Moreover, the perfection of God's creative work is clearly implied in Hebrews
11:3, where it is said "the worlds were framed by the Word of God." Here the
Greek word used is katartidzo, which means "to make perfect." It is used
accordingly in Hebrews 10:5 with reference to the Lord's prepared body. And it
is similarly used in:
Matthew 21:16, of perfected praise Luke 6:40, of perfected people I
Corinthians 1:10, of perfected fellowship II Corinthians 13:11, of
perfected brethren I Thessalonians 3:10, of perfected faith Hebrews
13:21, of perfected behavior I Peter 5:10, of perfected
saints
From these passages we might conclude that as originally created, the
universe was in every way beautifully appointed for the purposes for which God
brought it into being. It was in fact, as Isaiah 45:18 says, in no sense
"created a chaos" (so the Hebrew), but "formed to be inhabited." The Greek word
kosmos, which in the New Testament is applied to it, basically means
"order," or the very opposite of chaos. This concept is comprehended in the
Hebrew word translated creation.
There are many who hold that far from being perfect as created, the universe
was a nebular mass, a kind of chaos awaiting the Hand of God to bring it into
order. And those who adopt this view interpret Genesis 1:2 as the primeval state
of chaos. They argue that the rest of the chapter is then to be understood as a
revelation of how God ordered it and arranged it as a setting for life and
finally for mankind. It is considered, in this light, that the "days" of Genesis
are geological ages; some parallelism is felt to be apparent between current
geological "schemes" and the sequence of events as shown in the six creative
days.
We are not concerned with these arguments one way or the other at the present
moment, for this would be to anticipate our subject. We are concerned in
determining if possible the exact implications of the actual Hebrew in the
original text of these two verses. And for the present we can only examine this
text word by word, comparing each part with the rest of the Hebrew Scriptures.

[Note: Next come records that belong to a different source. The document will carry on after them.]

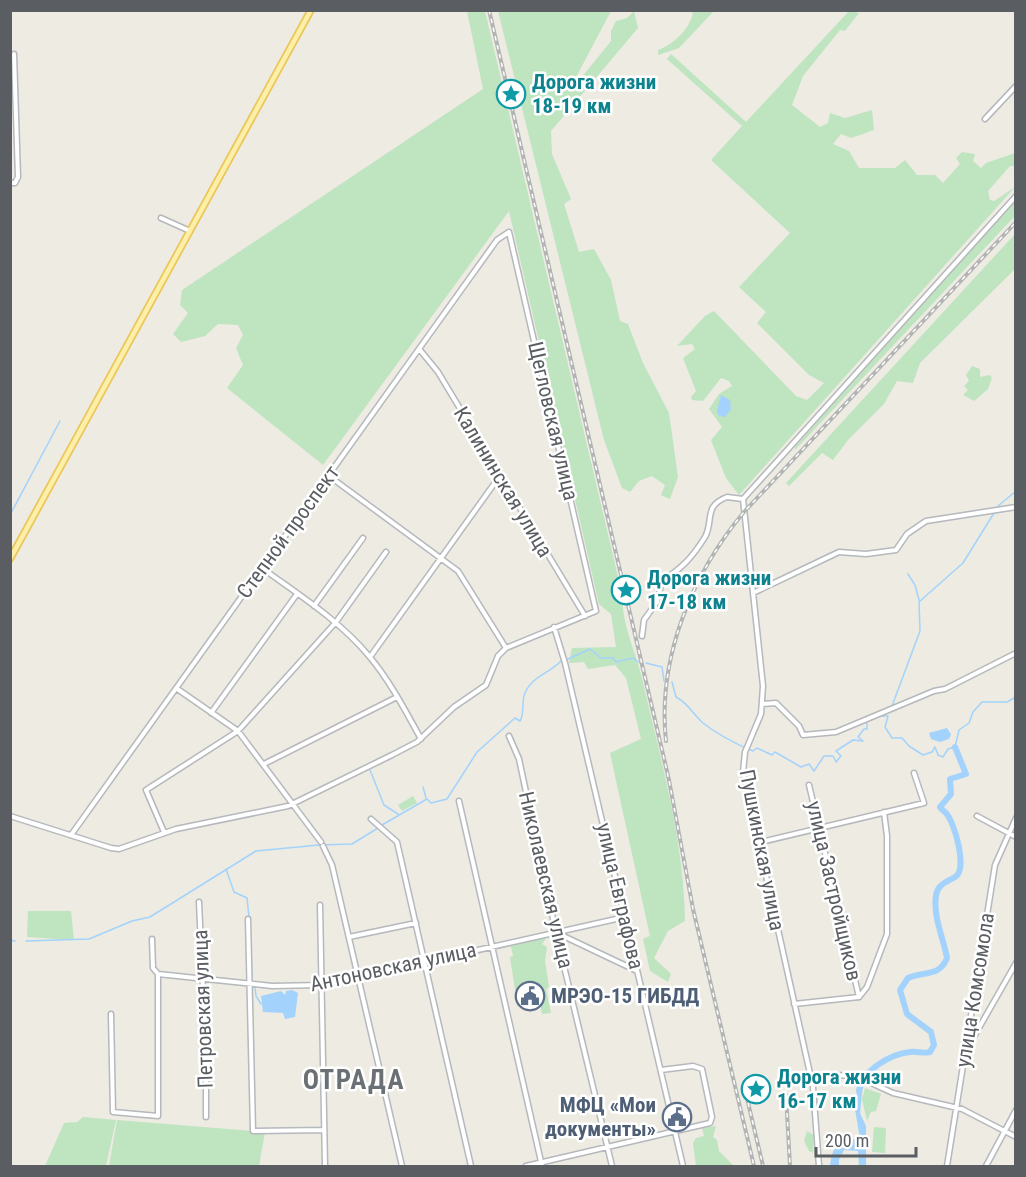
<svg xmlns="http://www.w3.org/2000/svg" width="1026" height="1177" viewBox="0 0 1026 1177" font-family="'Roboto Condensed',sans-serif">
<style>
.green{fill:#bfe4c0}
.water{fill:#a3d3fc}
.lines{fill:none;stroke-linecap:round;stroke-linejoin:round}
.stream{stroke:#a3d3fc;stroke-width:1.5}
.river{stroke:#a3d3fc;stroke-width:6}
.minor-casing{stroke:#b5b8bc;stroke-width:7}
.major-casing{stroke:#ecc65c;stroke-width:8}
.minor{stroke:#fff;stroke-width:4}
.major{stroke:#fcf0a8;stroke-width:4.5}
.rail-casing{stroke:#b3b4b4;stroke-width:4}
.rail{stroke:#fff;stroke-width:1.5;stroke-dasharray:4.5;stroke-linecap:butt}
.labels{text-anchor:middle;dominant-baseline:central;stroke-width:5;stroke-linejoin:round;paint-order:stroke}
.culture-label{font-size:21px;font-weight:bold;fill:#0d838f;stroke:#fff;text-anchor:start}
.street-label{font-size:21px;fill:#5a5e62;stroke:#fff}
.service-label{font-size:21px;font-weight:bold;fill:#4e5e75;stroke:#fff;text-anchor:start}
.district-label{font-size:27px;font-weight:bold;letter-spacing:1.5px;fill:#6b7074;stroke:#fff}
</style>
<rect width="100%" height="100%" fill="#edebe2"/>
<path class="green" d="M467,11h18l138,587c-2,24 13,55 19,80 18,79 42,161 43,243l-17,10 -14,27 17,16 -3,8 -18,-11 -7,-32 7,-3 -40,-183 31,-14 -15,-61 -11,-13 -27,4 -4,-7 -15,1 3,-15 44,-1 -5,-33 -12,-10 -90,-393 -186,254 -96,-77 16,-23 -7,-17 7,-13 -5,-10 -20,-1 -13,12 -24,6 -8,-8 15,-21 -8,-8 2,-15 301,-201z
M498,11h113l-37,70 3,2 34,-42v-10l5,-10 11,-3 7,-7 4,17 -87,103 1,23 19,45 -7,5 15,48 15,-3 17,31 9,41 8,3 15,39 26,50 9,64 -8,22 -9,-4 4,-10 -13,-9 -13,5 -9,11 -8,-4 -18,-48z
M693,11h21l-35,37 -21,7v-5c15,-5 34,-23 35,-39z
M849,11l10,2 -14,18 -5,-1 -37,46 -11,29 28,22 8,-4 2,-10 15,5 27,-8 2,20 -23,8 -10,-4 -8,10 16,7 10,17h36l10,-8 12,15h18l8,8 17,-19 -4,-6 6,-6 13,2 -2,7 8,7 5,-5 29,-10v13h-5l-22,25 2,9 4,1 21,-14 -276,308 -13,-17 -15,-38 11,-13 -13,-18 10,-15 13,-8 -3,-5 -8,-3 -18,23 -11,-1 -1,-3 5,-6 -13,-33 12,-9 -3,-5 -15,2 28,-30 9,-5 82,85 11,4 17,-17 -15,-8 -52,-52 9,-11 -27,-25 51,-54 -79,-73 31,-34 -75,-67 4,-5 75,68z
M1015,201v15l-220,234v-3z
M1015,234v35l-95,94 -7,20 -16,-2 -13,23 -36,36 -15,20 -11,-7 -33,33 -3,-3z
M972,366l8,3v8l10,-2 2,3 -4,11 -14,12 -11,-6 5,-5 -4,-4 5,-5 -3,-6z
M413,796l4,7 -15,8 -4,-6z
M28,911h43l3,29 -47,-3z
M547,937l-5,7 5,3 -2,14 4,26 -3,2 5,24 -9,1 -5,-26 -19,4 -3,-2 -5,-33 3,-1 -2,-9 -4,-1z
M865,1088l16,6 -5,17 -5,1 -4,9 -5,-22z
M83,1117l33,3 -10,46h-61l19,-43 13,-1z
M117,1120l148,12 -6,34h-150z
M716,1126l-3,11 4,3 2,11 15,15h-38l-3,-23 3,-5 8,-2 -2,-8z
M874,1127l12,1 -1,25 -13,-1z
M807,1131l7,4 -1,18 -4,-2 -5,-10z"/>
<path class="water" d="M721,395l9,5 1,9 -6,8 -6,-1 -2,-5z
M947,728l4,6 -2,5 -9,3 -9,-3 -2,-6z
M292,990l6,3 -3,24 -10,2 -2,-6 -20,-1 -2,-16 20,-5 4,4 1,-4z
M858,1081l5,3 -3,29 6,13v40h-7l-1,-15 -14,-1 -5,10v6h-9c1,-11 5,-23 14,-30l14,5 2,-2 -5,-30z"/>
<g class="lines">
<path class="stream" d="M998,506l18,-15
M10,515l50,-94
M908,574l7,11 4,15
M568,659l22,-10 11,9h12l3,4 17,-4 7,5
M646,663l16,4 2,14
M672,682l4,15c12,6 17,17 27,26 14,11 33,21 50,28l4,-3 15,7 3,-3 26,15 8,-3 5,7 10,-15h9l3,6 5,-6 -5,-5 17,-11 10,1 -5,-4 6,-8h3v-9
M892,706l28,-75 -1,-29 44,-39 31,-50
M879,716h9l-3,11 7,11h10l7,8 14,9 9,-3 3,-5 3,8 5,2 5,-8 7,-2 4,-17 10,-7 4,-11 9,-10h25l9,-5
M370,770l14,35 14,9
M423,787l3,11
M382,825l45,-26 4,4 16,-4 30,-47 38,-34 5,3c5,-8 1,-19 5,-28 7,-17 25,-20 36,-32
M226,869l8,23 13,6 2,19
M250,928l2,53
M10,940l5,1
M26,941l63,-2 43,-18 18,-4 106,-66 63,-6 33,-1 26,-16
M255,987l1,9 5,8"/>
<path class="river" d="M859,1091c3,-21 32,-37 51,-39 7,-1 13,2 20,0l4,-7 -3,-13 -24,-18 -7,-24 8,-12c15,-7 32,-1 39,-20 -4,-22 -14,-40 -11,-63 2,-11 11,-13 19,-18 13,-7 0,-54 -9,-64 -2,-2 -4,-3 -6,-6l11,-13 -1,-15 16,-5 -11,-27"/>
<g class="minor-casing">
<path id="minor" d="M985,119l31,-33
M10,183h5l3,-6 -4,-123
M161,218l29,13
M420,350l18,22 147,244
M329,476l129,95 48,77
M743,499l20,187 -2,28 -16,38 -2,20 70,315 6,79
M743,499l273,-303
M262,568c37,27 77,52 107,88 21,25 36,54 52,83
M753,593l86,-41 27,2 30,-4 11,-16 19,-13 90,-14
M314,606l49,-68
M554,627l11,36 118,503
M642,636l2,-16 13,-18 5,-21c20,-13 30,-23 43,-44 9,-16 -2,-31 22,-40l16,2
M370,657l129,-180
M176,688l62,43 83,111
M762,704l14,-1 23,23 4,9 33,-3 98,-41 11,-2 71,-36
M211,713l86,-119
M509,736l10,23 37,174 56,233
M264,764l133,-67
M809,785l50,212
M459,801l83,365
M10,816l101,32 8,1 57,-20 112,-23 104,-51 25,-13 37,-35 32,-22 12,-29 8,-8 90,-37 -87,-379 -12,8 -33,46 -393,549
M977,816l39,21
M371,819l26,23 74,324
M164,832l-18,-42 92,-59 98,-109 50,-70
M757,843l167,-40 -10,-30
M323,846l9,19 70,301
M199,902l7,154v61
M320,905l5,261
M248,919l5,212 71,-1
M557,933l80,38
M349,937l67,-14
M158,974l114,12 50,-1 303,-68
M859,997l8,-10 20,-53v-98l-3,-24
M794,1004l65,-7
M111,1014l2,98 45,4v-142l-5,-6 -1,-29
M968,1047l48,-84
M811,1078l23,-3 22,1 37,17 69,16 54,28
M526,1166l184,-43 2,-6 -10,-48 -9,-3 -32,4
M947,1166l48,-301 21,-47
M986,1166l30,-56"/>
</g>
<g class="major-casing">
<path id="major" d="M10,559l301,-549"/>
</g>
<use href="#minor" class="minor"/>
<use href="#major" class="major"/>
<g class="rail-casing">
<path id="rail" d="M489,10l180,770 24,129 61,257
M666,741c-9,-82 26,-167 78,-229l272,-290
M746,1094l17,72
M786,1095l4,71"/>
</g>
<use href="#rail" class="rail"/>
</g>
<defs>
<g id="sight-ring" transform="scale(1.5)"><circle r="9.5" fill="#fff" stroke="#0f9aa8" stroke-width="1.5"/><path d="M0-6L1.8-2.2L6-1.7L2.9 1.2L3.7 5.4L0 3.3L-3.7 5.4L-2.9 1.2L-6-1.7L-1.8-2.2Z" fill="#0f9aa8"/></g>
<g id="civic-ring" transform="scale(1.5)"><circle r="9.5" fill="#fff" stroke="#5c6f8a" stroke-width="1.5"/><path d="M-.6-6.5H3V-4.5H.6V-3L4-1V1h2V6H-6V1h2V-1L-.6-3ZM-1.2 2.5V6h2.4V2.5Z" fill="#5c6f8a"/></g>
</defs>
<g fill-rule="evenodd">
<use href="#sight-ring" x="511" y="94"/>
<use href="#sight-ring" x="626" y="590"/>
<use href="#civic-ring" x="530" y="996"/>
<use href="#sight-ring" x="756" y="1089"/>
<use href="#civic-ring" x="677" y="1117"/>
</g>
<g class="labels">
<g class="culture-label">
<text x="532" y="82">Дорога жизни<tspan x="532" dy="24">18-19 км</tspan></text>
<text x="647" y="578">Дорога жизни<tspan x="647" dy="24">17-18 км</tspan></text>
<text x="777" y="1077">Дорога жизни<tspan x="777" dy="24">16-17 км</tspan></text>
</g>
<g class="street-label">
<text transform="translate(553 421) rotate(77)">Щегловская улица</text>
<text transform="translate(503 482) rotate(59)">Калининская улица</text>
<text transform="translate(288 532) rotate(-54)">Степной проспект</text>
<text transform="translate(762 850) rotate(79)">Пушкинская улица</text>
<text transform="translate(546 880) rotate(77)">Николаевская улица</text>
<text transform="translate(834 891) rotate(77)">улица Застройщиков</text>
<text transform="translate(620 896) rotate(77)">улица Евграфова</text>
<text transform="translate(393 967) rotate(-12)">Антоновская улица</text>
<text transform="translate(975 990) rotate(-81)">улица Комсомола</text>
<text transform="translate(203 1009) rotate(-92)">Петровская улица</text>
</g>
<g class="service-label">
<text x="551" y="996">МРЭО-15 ГИБДД</text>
<text x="656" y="1105" text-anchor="end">МФЦ «Мои<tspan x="656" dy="24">документы»</tspan></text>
</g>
<g class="district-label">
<text x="354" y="1080">ОТРАДА</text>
</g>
</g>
<rect width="1026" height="1177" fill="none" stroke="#5a5e62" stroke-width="24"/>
<path d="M816 1147v9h100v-9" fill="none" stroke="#5a5e62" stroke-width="3"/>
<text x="825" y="1147" font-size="18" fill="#5a5e62" stroke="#ffffff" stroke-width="4.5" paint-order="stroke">200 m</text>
</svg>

Not one of these points alone will carry much weight, perhaps not even all of
them together when once set forth. Somewhere there must be a final court of
appeal as to the exact meaning of a word or phrase or construction. We have to
go on examining this portion of the Word of God till we reach a measure of
finality. It will not do to try to complete by dogmatic assertion what we know
is lacking in factual evidence. But this much is fairly clear: the Hebrew word
bara, when used in the Qal form, does mean to create in a state of
perfection, to finish perfectly. It does not mean to create a chaos.
We therefore have:
IN A FORMER STATE GOD PERFECTED THE HEAVENS AND THE EARTH.
References:
1. Schrader, Eberhard, Cuneiform Inscriptions and the Old Testament,
tr. Owen C. Whitehouse, Williams and Norgate, London, IS85.
2. Skinner, John, A Critical and Exegetical Commentary on Genesis, in
the International Critical Commentary, Clark, Edinburgh, 1951, p. 12.